Laughter rings through the clip, and Cody Tate begins to swing his
arms. My head snaps back as his elbow collides with my face and I
fall, careening back and out of the shot gone suddenly mad with a
view of shaking pavement and running feet.

“Holy shit, holy shit, dude!”

“Oh, holy shit, is he getting up?”

“Cody, you hit that fucking teacher, dude. You laid him out.”

“Yeah.”

“You got your ass handed to you first though. Gretch kind of
kicked your ass.”

“No way, dude. I had to like, fight him off me.”

I had to like, fight him off me.

When the video is complete, the kid at the laptop clicks and starts a
second one. It’s the same, almost the same, shot from a
different angle.

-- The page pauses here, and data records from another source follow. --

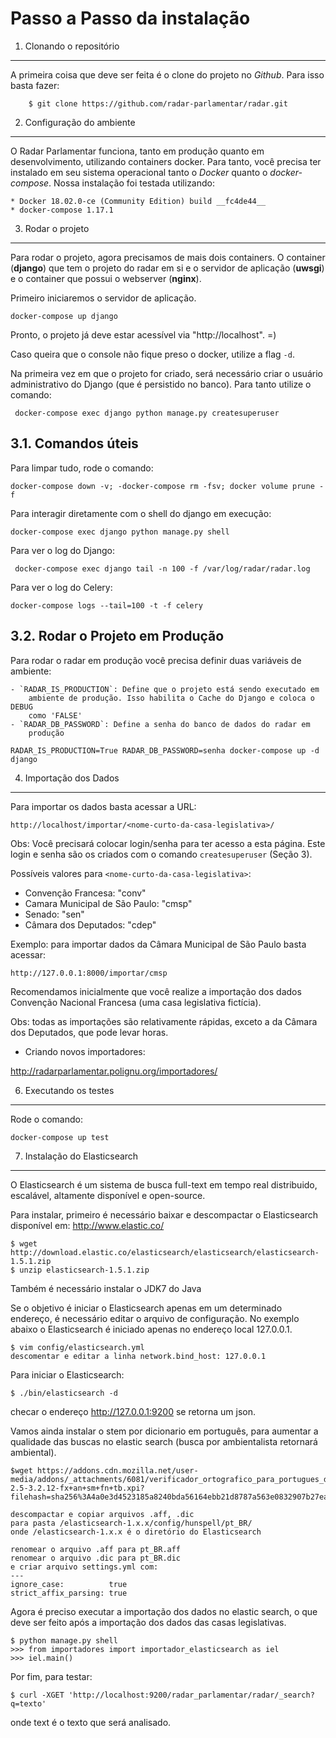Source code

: Passo a Passo da instalação
============================

1. Clonando o repositório
------------------------------

A primeira coisa que deve ser feita é o clone do projeto no *Github*. Para isso basta fazer:

        $ git clone https://github.com/radar-parlamentar/radar.git

2. Configuração do ambiente
---------------------------

O Radar Parlamentar funciona, tanto em produção quanto em desenvolvimento,
utilizando containers docker.
Para tanto, você precisa ter instalado em seu sistema operacional tanto o
*Docker* quanto o *docker-compose*.
Nossa instalação foi testada utilizando:

    * Docker 18.02.0-ce (Community Edition) build __fc4de44__
    * docker-compose 1.17.1

3. Rodar o projeto
------------------

Para rodar o projeto, agora precisamos de mais dois containers. O container
(**django**) que tem o projeto do radar em si e o servidor de aplicação (**uwsgi**) e o
container que possui o webserver (**nginx**).

Primeiro iniciaremos o servidor de aplicação.

    docker-compose up django

Pronto, o projeto já deve estar acessível via "http://localhost". =)

Caso queira que o console não fique preso o docker, utilize a flag `-d`.

Na primeira vez em que o projeto for criado, será necessário criar o usuário
administrativo do Django (que é persistido no banco). Para tanto utilize o
comando:

     docker-compose exec django python manage.py createsuperuser

3.1. Comandos úteis
--------------------------------
Para limpar tudo, rode o comando:

    docker-compose down -v; -docker-compose rm -fsv; docker volume prune -f

Para interagir diretamente com o shell do django em execução:

    docker-compose exec django python manage.py shell

Para ver o log do Django:

     docker-compose exec django tail -n 100 -f /var/log/radar/radar.log

Para ver o log do Celery:

    docker-compose logs --tail=100 -t -f celery

3.2. Rodar o Projeto em Produção
--------------------------------
Para rodar o radar em produção você precisa definir duas variáveis de ambiente:

    - `RADAR_IS_PRODUCTION`: Define que o projeto está sendo executado em
        ambiente de produção. Isso habilita o Cache do Django e coloca o DEBUG
        como 'FALSE'
    - `RADAR_DB_PASSWORD`: Define a senha do banco de dados do radar em
        produção

    RADAR_IS_PRODUCTION=True RADAR_DB_PASSWORD=senha docker-compose up -d django

4. Importação dos Dados
-----------------------
Para importar os dados basta acessar a URL:

    http://localhost/importar/<nome-curto-da-casa-legislativa>/

Obs: Você precisará colocar login/senha para ter acesso a esta página. Este
login e senha são os criados com o comando `createsuperuser` (Seção 3).

Possíveis valores para `<nome-curto-da-casa-legislativa>`:

* Convenção Francesa: "conv"
* Camara Municipal de São Paulo: "cmsp"
* Senado: "sen"
* Câmara dos Deputados: "cdep"

Exemplo: para importar dados da Câmara Municipal de São Paulo basta acessar:

    http://127.0.0.1:8000/importar/cmsp

Recomendamos inicialmente que você realize a importação dos dados Convenção
Nacional Francesa (uma casa legislativa fictícia).

Obs: todas as importações são relativamente rápidas, exceto a da Câmara dos
Deputados, que pode levar horas.

- Criando novos importadores:

http://radarparlamentar.polignu.org/importadores/

6. Executando os testes
-----------------------
Rode o comando:

    docker-compose up test

7. Instalação do Elasticsearch
------------------------------
O Elasticsearch é um sistema de busca full-text em tempo real distribuido, escalável, altamente disponível e open-source.

Para instalar, primeiro é necessário baixar e descompactar o Elasticsearch disponível em: http://www.elastic.co/

    $ wget http://download.elastic.co/elasticsearch/elasticsearch/elasticsearch-1.5.1.zip
    $ unzip elasticsearch-1.5.1.zip

Também é necessário instalar o JDK7 do Java

Se o objetivo é iniciar o Elasticsearch apenas em um determinado endereço, é necessário editar o arquivo de configuração. No exemplo abaixo o Elasticsearch é iniciado apenas no endereço local 127.0.0.1.

    $ vim config/elasticsearch.yml
    descomentar e editar a linha network.bind_host: 127.0.0.1

Para iniciar o Elasticsearch:

    $ ./bin/elasticsearch -d

checar o endereço http://127.0.0.1:9200 se retorna um json.

Vamos ainda instalar o stem por dicionario em português, para aumentar a qualidade das buscas no elastic search (busca por ambientalista retornará ambiental).

    $wget https://addons.cdn.mozilla.net/user-media/addons/_attachments/6081/verificador_ortografico_para_portugues_do_brasil-2.5-3.2.12-fx+an+sm+fn+tb.xpi?filehash=sha256%3A4a0e3d4523185a8240bda56164ebb21d8787a563e0832907b27ea7ce39e36ff0

    descompactar e copiar arquivos .aff, .dic
    para pasta /elasticsearch-1.x.x/config/hunspell/pt_BR/
    onde /elasticsearch-1.x.x é o diretório do Elasticsearch

    renomear o arquivo .aff para pt_BR.aff
    renomear o arquivo .dic para pt_BR.dic
    e criar arquivo settings.yml com:
    ---
    ignore_case:          true
    strict_affix_parsing: true

Agora é preciso executar a importação dos dados no elastic search, o que deve ser feito após a importação dos dados das casas legislativas.

    $ python manage.py shell
    >>> from importadores import importador_elasticsearch as iel
    >>> iel.main()

Por fim, para testar:

    $ curl -XGET 'http://localhost:9200/radar_parlamentar/radar/_search?q=texto'
onde text é o texto que será analisado.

The high school gym can be seen in the background.
It begins at nearly the same time as the first, with me running, but
it ends sooner, the moment I fall to the ground.

“So,” Peggy asks in the dark room, “that was how it
really happened?”

There’s a reply, but I can’t hear it.

“Excuse me?” Peggy says.

“I said yes, ma’am.”

“All right. Now, how did you make the version that showed up on
the Internet?”

The kid at the laptop gets up to trade places with the second boy.

“Well, Mrs. Mackie, we did some editing—”

“Obviously,” Peggy says, and a couple of the parents
chuckle. I do not chuckle. I notice in the dimness that Lauren’s
mouth is slightly agape, and realize for the first time how tightly
she’s gripping my arm.

“Yeah, so, we did some editing, and it was like, we took the
video of the guy, I mean the teacher, running toward us, this
part”—he clicks the laptop and I am running toward the
camera again—“we stopped it right…here. See how he
has both of his hands up? If you play through that all the way, you
see he’s just waving for us to like, cut it out. But we stopped
it before that. He’s also at the edge of the frame, so you
could think that Cody was standing just out of the shot.”